**WORK REQUIRED:** Render the entries from the line containing "Estimate in degrees" through the end of the entries, inclusive, as a Markdown table with the columns Row and Line. Omit blank lines.

[DATASET — start]

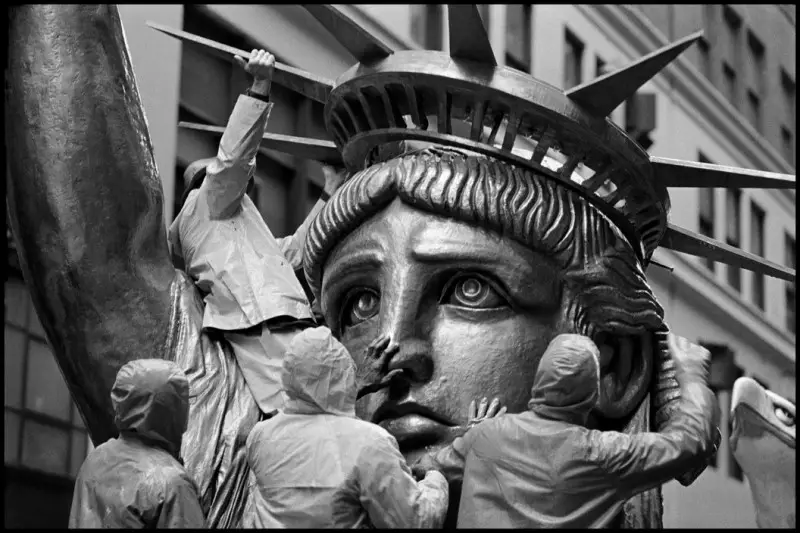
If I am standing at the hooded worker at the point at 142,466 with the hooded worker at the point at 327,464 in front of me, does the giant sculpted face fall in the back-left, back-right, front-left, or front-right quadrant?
front-left

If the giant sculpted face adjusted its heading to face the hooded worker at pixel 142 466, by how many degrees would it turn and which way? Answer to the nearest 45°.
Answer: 0° — it already faces them

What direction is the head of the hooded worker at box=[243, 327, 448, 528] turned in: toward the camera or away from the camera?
away from the camera

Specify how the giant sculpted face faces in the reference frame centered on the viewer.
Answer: facing the viewer and to the left of the viewer

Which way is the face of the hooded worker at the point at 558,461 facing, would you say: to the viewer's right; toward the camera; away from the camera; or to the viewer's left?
away from the camera

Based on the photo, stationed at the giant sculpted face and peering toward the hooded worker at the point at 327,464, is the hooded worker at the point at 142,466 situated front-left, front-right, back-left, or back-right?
front-right
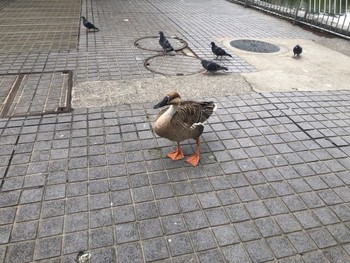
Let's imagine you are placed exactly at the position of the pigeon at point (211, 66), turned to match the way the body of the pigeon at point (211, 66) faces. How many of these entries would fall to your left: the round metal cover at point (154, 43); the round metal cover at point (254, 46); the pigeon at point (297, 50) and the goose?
1

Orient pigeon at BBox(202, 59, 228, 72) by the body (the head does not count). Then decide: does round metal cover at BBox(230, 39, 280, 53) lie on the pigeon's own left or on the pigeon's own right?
on the pigeon's own right

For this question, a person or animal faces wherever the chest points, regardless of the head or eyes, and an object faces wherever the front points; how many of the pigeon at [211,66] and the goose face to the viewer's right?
0

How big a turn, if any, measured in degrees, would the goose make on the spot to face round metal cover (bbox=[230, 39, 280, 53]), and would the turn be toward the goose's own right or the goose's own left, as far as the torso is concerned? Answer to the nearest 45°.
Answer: approximately 135° to the goose's own right

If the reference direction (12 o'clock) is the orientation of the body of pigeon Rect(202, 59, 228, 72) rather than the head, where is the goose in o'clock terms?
The goose is roughly at 9 o'clock from the pigeon.

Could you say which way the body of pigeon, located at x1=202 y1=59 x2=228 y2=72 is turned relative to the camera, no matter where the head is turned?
to the viewer's left

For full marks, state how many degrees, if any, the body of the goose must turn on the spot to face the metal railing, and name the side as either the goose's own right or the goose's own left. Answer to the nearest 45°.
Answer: approximately 180°

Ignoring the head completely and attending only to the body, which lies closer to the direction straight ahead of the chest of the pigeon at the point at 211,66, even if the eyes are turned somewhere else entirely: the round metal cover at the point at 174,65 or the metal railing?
the round metal cover

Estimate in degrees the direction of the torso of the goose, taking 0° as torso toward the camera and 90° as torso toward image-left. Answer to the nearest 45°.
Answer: approximately 45°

[DATASET — finish]

**ANSWER TO THE PROBLEM:**
| Row | Line |
|---|---|
| 1 | Estimate in degrees the direction of the torso of the goose, taking 0° as torso toward the camera and 90° as torso toward image-left. Answer to the nearest 45°. |
| 2 | Answer: approximately 45° |